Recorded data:
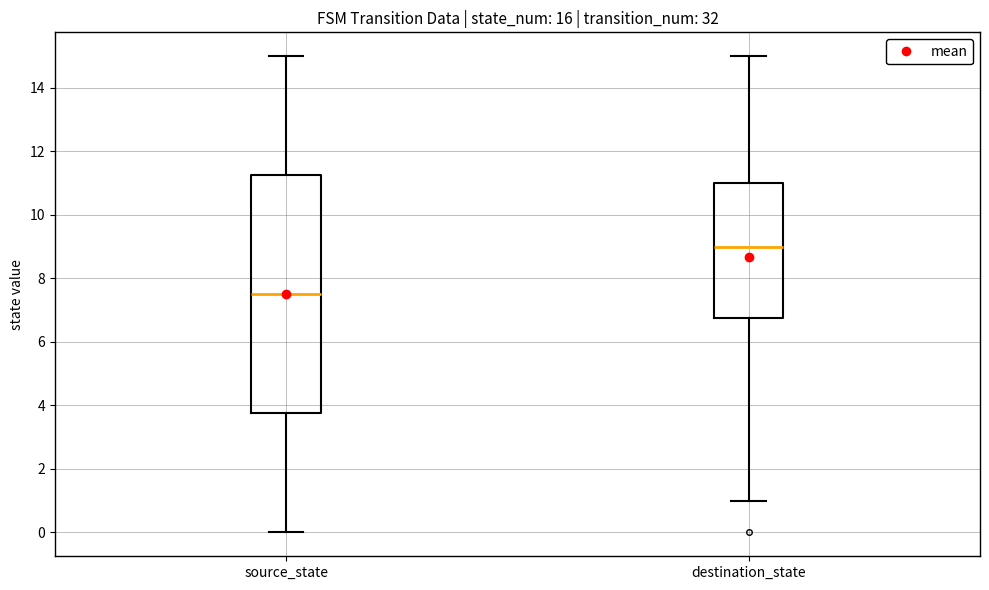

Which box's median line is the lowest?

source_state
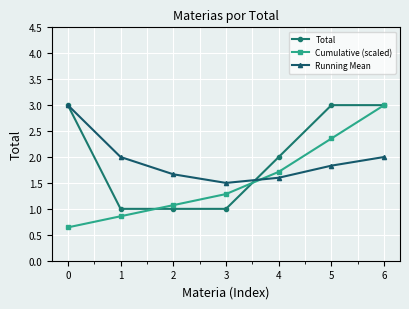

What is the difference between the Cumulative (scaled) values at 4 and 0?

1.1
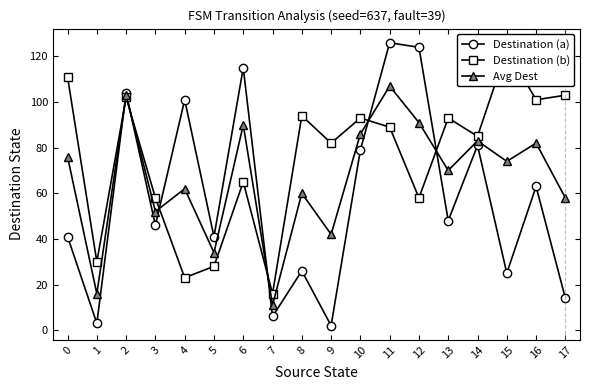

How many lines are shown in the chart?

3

What to produce: Rewrite these lines with "chart" swapped for "graph", keeping everything else the same, and leave out the pictures.

Written answer:
Which box's median line is the lowest?

source_state

What is the difference between the Cumulative (scaled) values at 4 and 0?

1.1

How many lines are shown in the graph?

3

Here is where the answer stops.